Sparks coach Brian Agler said it makes sense to give his veteran players the extra time they need.

“It’s pretty simple, you do your best to keep them rested,” Agler said. “Even during the season, there are times we can do that and we do. Nneka’s been playing year-round and she’s close to her family, and I think it’s appropriate that she gets to go back and spend some substantial time there. I know when she gets here, she will be ready. She wants to be here.”

Ogwumike said she has this process down. She started packing to leave Russia two weeks before she left, and lived out of her suitcase for about a week before her departure. She put her winter clothes in storage and left them in her apartment in Russia.

“It’s pretty nuts, but it’s what people do all the time,” Ogwmuike said.

Griner said she is shaking off not only the jet lag, but the weariness of a long season overseas.

“I was ready for it to be over, it was six long months and you get to a point where you think ‘I don’t even want to see a basketball a game, I don’t want to think about it’,” Griner said. “But then I have three days off and I don’t know what to do with life. I’m excited for a new WNBA season, and we have a completely new team and I’m glad to get back and start meshing with everybody.”

Sylvia Fowles of the Minnesota Lynx did it a bit of a different way. Fowles played again this season in China, which has a shortened season, and returned to the States in early March which gave her more time to rejuvenate.

“Mentally, the wear and tear of playing year-round tears at your body and at your soul,” Fowles said. “The main reason I went to China was to be able to play for three months and come home and get an opportunity to enjoy myself. I had about a month and a half and it was nice.”
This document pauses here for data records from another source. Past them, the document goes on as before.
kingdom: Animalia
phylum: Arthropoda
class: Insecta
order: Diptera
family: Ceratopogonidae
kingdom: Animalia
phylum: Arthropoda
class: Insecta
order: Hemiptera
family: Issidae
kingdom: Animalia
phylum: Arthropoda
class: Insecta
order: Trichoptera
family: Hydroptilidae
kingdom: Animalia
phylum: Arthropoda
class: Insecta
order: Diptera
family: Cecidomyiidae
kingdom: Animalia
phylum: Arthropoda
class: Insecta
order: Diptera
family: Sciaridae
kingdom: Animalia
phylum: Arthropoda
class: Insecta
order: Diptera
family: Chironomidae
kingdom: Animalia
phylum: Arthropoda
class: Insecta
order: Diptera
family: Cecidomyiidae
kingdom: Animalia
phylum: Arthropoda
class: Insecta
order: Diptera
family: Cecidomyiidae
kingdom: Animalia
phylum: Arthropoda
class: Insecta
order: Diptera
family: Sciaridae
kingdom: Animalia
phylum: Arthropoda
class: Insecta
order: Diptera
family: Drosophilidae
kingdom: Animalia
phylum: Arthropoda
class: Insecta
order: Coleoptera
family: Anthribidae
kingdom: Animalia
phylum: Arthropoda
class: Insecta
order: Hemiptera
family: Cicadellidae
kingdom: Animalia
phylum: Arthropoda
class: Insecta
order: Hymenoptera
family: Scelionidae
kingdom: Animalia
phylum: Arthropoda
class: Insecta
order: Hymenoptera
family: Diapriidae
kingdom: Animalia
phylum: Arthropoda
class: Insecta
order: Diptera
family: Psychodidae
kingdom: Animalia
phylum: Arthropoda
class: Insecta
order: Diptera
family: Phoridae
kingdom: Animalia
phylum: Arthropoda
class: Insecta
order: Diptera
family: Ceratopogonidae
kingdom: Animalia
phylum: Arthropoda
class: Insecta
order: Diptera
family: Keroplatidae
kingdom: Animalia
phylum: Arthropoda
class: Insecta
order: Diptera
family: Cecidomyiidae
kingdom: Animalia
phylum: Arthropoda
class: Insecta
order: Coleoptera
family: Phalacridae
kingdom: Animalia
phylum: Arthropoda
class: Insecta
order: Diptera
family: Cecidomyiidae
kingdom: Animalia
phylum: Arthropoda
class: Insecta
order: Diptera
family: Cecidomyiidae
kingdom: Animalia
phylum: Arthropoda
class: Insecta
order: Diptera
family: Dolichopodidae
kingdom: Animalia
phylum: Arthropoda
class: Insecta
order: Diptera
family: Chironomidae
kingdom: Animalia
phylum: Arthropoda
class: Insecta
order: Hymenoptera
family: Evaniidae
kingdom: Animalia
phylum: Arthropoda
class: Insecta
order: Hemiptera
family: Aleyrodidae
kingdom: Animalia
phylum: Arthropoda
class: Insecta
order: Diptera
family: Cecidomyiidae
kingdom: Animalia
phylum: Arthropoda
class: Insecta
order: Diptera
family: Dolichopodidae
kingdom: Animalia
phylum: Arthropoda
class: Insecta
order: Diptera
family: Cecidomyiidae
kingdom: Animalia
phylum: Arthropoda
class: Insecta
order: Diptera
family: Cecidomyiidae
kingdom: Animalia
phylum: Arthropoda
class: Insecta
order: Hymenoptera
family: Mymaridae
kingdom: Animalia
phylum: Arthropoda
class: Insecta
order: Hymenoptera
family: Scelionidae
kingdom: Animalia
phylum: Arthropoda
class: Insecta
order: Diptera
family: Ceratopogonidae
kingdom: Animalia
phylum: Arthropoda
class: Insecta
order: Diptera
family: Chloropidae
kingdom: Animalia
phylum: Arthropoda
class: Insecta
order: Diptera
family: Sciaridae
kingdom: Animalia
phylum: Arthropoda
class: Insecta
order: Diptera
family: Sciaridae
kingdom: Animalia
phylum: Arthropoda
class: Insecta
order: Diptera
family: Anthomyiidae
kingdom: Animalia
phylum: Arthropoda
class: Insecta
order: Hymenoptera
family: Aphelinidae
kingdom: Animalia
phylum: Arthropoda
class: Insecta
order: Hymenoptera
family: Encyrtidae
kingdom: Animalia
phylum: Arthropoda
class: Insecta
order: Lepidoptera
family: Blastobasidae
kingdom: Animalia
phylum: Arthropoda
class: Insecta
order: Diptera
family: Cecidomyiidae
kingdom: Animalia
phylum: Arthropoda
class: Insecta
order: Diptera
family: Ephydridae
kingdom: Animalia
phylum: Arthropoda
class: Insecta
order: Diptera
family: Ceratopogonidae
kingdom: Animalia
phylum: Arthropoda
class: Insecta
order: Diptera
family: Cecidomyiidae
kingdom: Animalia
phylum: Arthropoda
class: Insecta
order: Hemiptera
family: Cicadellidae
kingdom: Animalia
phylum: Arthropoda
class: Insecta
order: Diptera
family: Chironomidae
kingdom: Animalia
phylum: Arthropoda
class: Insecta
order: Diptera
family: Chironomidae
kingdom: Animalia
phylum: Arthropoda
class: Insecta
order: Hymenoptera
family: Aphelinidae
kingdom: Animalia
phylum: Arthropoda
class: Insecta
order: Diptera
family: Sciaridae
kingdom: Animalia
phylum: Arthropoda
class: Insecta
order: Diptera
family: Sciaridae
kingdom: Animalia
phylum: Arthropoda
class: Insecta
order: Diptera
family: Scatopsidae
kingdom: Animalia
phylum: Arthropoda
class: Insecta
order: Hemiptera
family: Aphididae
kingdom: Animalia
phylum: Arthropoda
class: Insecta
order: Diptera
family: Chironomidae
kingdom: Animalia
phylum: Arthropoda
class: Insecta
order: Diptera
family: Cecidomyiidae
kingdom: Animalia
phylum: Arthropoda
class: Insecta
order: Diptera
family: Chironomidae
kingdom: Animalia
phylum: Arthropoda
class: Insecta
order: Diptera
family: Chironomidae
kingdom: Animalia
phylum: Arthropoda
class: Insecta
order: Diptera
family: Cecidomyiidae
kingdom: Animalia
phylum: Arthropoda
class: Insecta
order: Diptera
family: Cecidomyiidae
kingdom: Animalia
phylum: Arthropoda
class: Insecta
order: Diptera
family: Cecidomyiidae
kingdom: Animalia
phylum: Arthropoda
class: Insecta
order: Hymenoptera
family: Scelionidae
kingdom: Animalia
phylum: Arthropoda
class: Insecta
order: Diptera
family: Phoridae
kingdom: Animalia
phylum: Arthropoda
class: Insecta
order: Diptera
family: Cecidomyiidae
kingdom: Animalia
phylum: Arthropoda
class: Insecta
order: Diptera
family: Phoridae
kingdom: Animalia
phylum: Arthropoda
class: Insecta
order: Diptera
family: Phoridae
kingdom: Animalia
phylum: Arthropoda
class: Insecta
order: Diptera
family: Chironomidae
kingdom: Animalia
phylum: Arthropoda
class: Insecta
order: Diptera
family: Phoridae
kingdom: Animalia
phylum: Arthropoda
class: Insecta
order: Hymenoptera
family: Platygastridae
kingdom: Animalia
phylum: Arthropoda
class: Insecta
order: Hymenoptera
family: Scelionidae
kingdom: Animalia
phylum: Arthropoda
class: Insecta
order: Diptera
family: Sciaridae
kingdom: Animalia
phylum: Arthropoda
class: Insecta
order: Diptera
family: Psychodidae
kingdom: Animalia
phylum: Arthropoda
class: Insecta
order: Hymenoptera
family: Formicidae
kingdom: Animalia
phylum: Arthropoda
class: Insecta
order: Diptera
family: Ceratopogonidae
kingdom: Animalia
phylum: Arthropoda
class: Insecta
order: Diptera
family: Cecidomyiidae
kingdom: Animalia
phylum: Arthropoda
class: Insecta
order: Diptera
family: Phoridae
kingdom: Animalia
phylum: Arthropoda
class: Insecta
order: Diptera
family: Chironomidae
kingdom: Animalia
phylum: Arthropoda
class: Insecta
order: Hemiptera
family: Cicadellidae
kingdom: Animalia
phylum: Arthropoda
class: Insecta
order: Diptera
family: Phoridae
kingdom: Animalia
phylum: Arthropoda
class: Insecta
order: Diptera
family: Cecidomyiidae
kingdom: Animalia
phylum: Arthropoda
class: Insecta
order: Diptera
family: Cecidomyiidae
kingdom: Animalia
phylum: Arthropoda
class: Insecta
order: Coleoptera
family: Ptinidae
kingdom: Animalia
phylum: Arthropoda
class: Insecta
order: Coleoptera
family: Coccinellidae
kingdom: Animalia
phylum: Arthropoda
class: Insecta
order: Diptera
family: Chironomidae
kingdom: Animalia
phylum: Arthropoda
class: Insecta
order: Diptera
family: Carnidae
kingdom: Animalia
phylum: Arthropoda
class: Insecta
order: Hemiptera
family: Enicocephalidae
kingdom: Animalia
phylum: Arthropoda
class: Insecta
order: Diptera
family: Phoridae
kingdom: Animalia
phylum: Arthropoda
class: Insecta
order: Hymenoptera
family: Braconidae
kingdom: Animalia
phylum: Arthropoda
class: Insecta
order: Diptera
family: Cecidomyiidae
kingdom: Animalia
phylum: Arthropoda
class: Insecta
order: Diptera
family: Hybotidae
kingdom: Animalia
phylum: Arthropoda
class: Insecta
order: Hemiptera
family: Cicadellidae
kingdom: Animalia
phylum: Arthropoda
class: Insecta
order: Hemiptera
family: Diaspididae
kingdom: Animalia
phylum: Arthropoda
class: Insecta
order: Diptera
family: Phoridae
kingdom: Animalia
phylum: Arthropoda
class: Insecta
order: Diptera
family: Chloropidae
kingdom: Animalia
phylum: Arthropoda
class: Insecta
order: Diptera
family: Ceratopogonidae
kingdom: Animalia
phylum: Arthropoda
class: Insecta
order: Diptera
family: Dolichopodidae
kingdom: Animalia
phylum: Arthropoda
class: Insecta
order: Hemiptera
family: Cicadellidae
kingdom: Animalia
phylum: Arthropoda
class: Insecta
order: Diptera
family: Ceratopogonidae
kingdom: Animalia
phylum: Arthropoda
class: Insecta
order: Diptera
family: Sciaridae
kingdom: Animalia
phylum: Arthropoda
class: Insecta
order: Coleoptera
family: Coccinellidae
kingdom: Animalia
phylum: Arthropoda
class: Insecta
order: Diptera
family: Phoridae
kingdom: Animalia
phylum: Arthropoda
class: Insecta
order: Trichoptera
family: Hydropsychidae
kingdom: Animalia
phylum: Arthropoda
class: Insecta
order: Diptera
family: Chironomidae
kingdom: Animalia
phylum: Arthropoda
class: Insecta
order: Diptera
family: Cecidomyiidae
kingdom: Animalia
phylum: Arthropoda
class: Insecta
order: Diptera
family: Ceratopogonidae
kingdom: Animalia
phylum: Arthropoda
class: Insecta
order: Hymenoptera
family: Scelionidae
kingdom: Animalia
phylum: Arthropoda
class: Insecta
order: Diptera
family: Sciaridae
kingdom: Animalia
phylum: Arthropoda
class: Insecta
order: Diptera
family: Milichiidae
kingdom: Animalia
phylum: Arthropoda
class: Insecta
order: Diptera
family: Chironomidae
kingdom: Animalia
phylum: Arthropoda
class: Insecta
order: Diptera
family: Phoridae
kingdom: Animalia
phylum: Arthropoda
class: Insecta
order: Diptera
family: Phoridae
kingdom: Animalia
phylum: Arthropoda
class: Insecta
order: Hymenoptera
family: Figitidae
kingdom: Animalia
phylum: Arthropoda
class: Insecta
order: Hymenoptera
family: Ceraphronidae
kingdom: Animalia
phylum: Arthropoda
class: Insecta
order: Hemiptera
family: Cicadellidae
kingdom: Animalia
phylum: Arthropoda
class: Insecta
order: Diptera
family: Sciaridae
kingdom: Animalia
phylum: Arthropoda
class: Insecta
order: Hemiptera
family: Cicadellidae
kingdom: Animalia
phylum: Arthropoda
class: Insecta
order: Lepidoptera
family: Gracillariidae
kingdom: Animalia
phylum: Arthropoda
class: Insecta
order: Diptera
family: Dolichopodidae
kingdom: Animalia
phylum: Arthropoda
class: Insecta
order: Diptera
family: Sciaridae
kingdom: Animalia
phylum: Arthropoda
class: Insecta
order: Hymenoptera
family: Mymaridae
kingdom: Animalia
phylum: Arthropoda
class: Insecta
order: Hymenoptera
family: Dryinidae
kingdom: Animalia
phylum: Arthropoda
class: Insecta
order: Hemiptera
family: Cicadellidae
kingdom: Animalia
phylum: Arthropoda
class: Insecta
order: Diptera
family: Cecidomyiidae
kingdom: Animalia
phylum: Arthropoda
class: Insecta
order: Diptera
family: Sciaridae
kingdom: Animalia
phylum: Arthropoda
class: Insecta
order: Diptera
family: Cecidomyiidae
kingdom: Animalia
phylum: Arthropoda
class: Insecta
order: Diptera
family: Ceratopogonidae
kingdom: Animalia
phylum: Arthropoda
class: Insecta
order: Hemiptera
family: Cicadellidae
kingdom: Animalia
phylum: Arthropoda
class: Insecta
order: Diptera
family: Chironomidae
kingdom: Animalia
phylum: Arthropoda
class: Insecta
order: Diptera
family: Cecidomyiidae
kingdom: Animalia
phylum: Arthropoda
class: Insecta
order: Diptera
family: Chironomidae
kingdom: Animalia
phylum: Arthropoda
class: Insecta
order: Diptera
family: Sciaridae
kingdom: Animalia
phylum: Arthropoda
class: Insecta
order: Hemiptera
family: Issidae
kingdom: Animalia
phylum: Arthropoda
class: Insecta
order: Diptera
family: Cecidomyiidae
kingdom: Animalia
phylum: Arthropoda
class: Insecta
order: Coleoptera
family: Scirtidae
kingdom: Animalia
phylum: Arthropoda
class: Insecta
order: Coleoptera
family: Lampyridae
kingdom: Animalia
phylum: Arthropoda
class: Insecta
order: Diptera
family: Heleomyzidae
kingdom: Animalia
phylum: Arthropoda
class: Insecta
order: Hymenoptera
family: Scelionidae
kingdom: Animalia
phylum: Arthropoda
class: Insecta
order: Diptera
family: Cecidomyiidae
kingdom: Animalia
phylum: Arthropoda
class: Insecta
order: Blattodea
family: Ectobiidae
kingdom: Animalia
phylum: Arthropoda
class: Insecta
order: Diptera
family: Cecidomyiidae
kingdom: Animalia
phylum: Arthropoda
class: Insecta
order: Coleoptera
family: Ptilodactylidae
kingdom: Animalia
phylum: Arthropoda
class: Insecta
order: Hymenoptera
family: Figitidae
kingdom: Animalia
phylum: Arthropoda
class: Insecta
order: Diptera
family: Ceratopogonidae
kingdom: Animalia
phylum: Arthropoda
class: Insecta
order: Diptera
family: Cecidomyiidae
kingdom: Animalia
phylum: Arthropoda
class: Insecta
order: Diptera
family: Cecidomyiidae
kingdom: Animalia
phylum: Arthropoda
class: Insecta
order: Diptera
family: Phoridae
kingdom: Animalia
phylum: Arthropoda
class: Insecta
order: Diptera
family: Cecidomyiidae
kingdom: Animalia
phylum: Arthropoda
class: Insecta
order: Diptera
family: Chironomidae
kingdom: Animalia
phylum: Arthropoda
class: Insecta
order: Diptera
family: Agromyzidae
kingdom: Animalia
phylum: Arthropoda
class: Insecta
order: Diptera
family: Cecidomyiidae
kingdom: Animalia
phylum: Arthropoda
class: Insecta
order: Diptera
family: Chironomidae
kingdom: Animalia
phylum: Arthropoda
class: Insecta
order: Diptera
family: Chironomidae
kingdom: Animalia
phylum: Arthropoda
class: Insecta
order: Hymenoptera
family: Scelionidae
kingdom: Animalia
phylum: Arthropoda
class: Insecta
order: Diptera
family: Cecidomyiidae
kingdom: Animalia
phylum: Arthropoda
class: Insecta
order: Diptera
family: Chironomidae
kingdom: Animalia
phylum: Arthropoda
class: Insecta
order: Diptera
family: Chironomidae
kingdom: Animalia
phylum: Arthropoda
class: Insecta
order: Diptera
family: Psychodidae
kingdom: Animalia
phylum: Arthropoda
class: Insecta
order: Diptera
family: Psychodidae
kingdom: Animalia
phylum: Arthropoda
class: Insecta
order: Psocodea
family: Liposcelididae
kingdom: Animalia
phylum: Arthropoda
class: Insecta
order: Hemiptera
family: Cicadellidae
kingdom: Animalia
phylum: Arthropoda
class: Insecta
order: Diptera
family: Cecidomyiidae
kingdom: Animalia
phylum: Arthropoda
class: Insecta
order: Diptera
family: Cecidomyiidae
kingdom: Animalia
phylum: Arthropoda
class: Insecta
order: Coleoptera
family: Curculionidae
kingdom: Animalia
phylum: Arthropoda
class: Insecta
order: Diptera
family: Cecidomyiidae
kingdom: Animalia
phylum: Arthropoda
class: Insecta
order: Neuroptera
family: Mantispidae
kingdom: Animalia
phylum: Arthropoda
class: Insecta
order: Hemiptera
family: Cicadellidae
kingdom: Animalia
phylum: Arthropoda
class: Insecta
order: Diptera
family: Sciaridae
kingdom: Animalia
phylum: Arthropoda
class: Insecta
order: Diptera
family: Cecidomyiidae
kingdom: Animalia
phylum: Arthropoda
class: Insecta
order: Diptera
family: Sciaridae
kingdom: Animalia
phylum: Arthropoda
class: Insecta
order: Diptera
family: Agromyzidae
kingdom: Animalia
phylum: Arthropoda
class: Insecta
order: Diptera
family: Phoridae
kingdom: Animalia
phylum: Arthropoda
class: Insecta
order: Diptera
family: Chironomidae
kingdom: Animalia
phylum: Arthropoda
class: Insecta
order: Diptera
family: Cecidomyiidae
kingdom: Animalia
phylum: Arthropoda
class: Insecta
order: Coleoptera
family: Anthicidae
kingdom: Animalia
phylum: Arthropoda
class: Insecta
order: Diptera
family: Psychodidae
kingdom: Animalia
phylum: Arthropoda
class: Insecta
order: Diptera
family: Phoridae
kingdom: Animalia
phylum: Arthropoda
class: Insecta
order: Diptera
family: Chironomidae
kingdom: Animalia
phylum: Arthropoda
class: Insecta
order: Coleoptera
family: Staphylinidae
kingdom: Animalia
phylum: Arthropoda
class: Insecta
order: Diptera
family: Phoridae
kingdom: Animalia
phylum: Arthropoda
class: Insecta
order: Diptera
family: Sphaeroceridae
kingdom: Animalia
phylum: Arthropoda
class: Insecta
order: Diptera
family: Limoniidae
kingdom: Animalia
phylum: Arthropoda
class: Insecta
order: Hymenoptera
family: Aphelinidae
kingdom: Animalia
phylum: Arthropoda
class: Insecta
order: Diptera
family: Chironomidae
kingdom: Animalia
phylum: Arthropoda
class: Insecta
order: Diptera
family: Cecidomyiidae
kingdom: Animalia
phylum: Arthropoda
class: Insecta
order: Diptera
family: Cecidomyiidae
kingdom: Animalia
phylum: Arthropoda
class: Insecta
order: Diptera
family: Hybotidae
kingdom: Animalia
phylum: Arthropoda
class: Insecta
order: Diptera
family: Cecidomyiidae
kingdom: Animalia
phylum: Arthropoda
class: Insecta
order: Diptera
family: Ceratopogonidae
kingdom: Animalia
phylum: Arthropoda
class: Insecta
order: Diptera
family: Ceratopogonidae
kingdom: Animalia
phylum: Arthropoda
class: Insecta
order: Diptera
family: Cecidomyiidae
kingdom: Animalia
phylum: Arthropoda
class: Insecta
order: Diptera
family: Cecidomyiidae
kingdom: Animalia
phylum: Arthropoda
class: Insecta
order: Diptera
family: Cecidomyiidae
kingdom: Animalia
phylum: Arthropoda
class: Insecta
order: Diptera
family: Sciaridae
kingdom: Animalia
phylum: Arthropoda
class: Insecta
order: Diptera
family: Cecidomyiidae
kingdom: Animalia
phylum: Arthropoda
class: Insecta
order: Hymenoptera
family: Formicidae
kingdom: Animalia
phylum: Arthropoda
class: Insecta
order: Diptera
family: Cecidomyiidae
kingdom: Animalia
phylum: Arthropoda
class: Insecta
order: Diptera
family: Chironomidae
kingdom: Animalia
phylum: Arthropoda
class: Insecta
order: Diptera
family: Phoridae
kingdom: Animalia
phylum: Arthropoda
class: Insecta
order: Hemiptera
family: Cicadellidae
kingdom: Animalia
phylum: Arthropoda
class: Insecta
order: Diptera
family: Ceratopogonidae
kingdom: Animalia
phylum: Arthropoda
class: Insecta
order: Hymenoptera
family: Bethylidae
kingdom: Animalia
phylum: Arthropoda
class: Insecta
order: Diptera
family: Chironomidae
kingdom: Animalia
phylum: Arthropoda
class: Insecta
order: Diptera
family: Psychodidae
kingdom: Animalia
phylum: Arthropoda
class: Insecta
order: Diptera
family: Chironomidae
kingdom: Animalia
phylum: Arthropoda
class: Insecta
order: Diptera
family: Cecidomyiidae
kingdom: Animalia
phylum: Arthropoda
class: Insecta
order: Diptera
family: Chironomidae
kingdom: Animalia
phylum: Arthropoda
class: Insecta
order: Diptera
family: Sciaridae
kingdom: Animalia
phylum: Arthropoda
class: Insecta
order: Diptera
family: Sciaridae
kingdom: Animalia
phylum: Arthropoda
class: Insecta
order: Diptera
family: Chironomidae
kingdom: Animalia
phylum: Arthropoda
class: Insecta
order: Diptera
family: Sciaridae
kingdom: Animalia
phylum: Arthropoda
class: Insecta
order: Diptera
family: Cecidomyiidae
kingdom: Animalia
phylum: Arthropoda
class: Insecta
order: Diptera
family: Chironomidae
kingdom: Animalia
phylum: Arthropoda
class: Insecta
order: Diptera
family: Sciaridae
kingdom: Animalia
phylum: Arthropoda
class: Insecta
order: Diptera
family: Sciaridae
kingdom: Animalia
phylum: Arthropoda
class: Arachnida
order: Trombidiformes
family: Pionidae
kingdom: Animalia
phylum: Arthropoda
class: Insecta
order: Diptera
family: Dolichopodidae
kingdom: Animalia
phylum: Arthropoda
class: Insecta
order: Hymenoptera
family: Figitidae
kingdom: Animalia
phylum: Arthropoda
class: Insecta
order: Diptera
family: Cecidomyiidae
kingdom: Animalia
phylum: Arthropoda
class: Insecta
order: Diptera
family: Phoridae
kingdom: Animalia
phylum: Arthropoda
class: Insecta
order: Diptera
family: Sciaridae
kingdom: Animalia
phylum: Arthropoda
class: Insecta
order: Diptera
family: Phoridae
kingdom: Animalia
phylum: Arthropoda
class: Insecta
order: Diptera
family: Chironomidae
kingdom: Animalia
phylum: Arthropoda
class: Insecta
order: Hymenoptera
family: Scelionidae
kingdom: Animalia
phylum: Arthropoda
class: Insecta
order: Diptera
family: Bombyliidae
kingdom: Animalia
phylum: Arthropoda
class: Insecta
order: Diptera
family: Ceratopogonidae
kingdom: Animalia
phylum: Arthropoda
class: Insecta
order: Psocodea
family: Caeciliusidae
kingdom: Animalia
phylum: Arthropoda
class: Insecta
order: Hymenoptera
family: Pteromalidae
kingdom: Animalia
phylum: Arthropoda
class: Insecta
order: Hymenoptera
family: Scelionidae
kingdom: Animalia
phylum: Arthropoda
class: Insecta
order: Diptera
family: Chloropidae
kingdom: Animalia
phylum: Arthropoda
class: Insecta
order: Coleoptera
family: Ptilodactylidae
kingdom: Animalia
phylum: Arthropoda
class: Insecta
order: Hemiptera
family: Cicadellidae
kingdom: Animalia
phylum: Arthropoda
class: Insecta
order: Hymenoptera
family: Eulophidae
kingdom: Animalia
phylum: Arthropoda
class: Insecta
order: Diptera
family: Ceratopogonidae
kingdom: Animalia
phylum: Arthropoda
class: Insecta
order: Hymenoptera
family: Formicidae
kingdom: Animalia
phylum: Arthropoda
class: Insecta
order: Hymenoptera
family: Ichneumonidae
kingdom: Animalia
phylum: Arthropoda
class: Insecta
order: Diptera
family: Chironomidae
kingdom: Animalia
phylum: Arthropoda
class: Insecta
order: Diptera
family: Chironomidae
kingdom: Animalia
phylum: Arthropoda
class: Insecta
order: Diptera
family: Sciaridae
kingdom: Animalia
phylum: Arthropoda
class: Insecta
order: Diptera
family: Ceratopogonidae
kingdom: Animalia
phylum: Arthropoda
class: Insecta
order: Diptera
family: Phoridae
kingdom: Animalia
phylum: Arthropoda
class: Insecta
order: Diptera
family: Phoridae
Fowles said she reached a point several seasons ago when she didn’t know whether she wanted to continue to play. She was exhausted.

“I was definitely burned out,” Fowles said. “It’s tougher than people think and I don’t think we get enough credit for these quick turnarounds and all the energy that goes into it. But playing the shorter season helped me.”

This past season, many of the league’s biggest stars – including many of the players who participated in the 2016 Olympic Games in Rio, took a year off from the grind of overseas play. Maya Moore, Lindsay Whalen, Elena Delle Donne and Sue Bird were among the players who stayed home. Breanna Stewart, like Fowles, also played in China.

“Credit to those girls who could stay home and when I have an opportunity at some point, I’m going to do the same thing as well,” Fowles said. “Physically and mentally, you have to get back in tune with who you are and the things you like to do. At some point in your career, you have to check yourself and figure out what’s important.”